- **Selected excerpt**
============

Hi evereyone

I am back from my long weekend and finally able to clarify why I have
chosen a differnt kind of grouping. As Kara mentioned in the first mail the
modules should not only be structured, They should be grouped in such an
order that teachers are able to extrapolate lessons and course papers in a
sensible way. So I have taken this approach to which differs from yours (it
is *not* more correct than the one of David. It is just the focus which has
been changed [as David already mentioned]).

Maybe I can show the problems I would have giving a course which is
structured the way David proposed it

Security/access control
          (to cover security topics is very hard if you cannot spend a lot
of time with networking basics as they
           are absolutely vital)
        secure access
                ssh
                  (OK start with ssh. It is correct that this is important
but how do I tell peoples that this is a
                   deamon which has to be started e.g. runlevels, scripts
and so on)

============

- **Requirement 1**
In the email about grouping course modules, who said in the first mail that the modules should be grouped so teachers can build lessons and course papers from them?
- **Requirement 2**
List the outline entries, not counting the comments in parentheses, that the email about grouping course modules gives from the structure David proposed.
- **Requirement 3**
From the email about grouping course modules, copy out the passage starting with "Hi evereyone" and going on through "David already mentioned]).".

- **Given information**
============

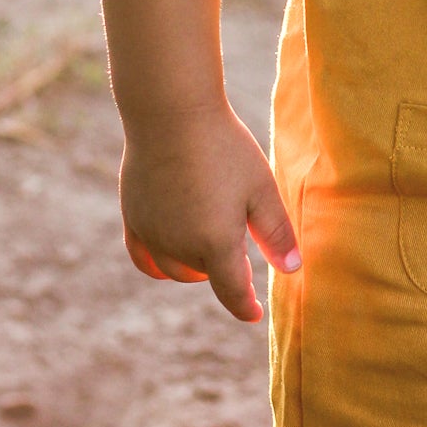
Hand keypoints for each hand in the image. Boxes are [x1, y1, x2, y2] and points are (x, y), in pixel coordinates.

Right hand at [119, 103, 299, 322]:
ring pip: (174, 269)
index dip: (245, 307)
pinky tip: (173, 255)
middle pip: (205, 276)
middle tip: (240, 250)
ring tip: (212, 242)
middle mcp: (179, 247)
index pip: (232, 293)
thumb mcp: (261, 188)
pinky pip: (144, 258)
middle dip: (224, 272)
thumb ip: (276, 233)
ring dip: (195, 266)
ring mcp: (152, 234)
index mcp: (216, 243)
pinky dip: (161, 264)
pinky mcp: (133, 218)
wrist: (172, 113)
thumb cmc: (224, 147)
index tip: (254, 313)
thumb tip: (293, 269)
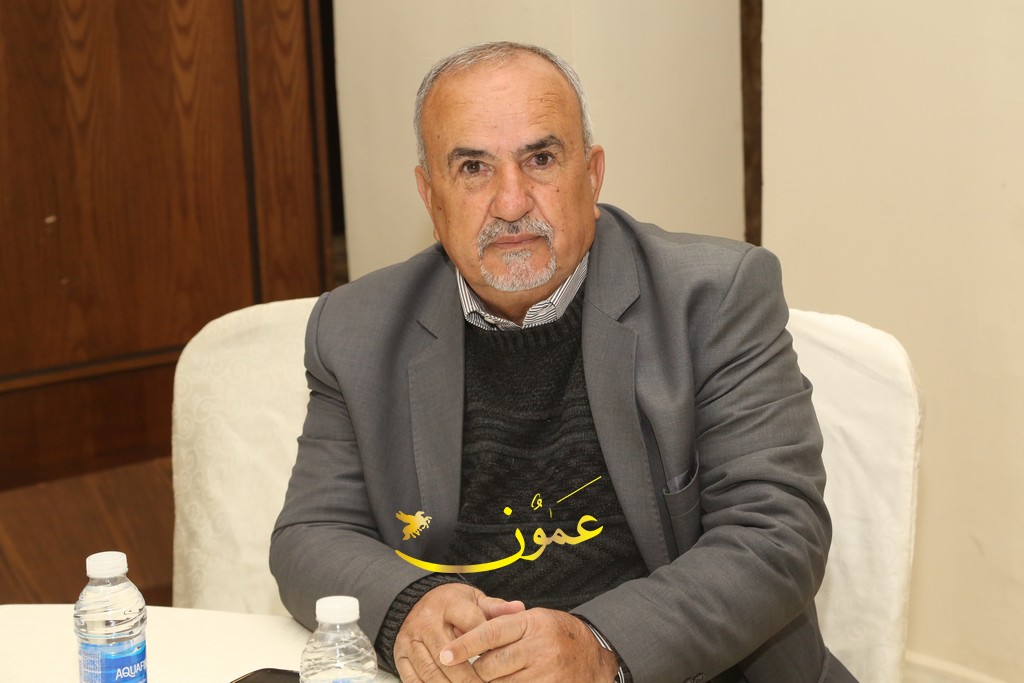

============

- **Answer box 1**
Kara

- **Answer box 2**
Security/access control; secure access; ssh

- **Answer box 3**
Hi evereyone

I am back from my long weekend and finally able to clarify why I have
chosen a differnt kind of grouping. As Kara mentioned in the first mail the
modules should not only be structured, They should be grouped in such an
order that teachers are able to extrapolate lessons and course papers in a
sensible way. So I have taken this approach to which differs from yours (it
is *not* more correct than the one of David. It is just the focus which has
been changed [as David already mentioned]).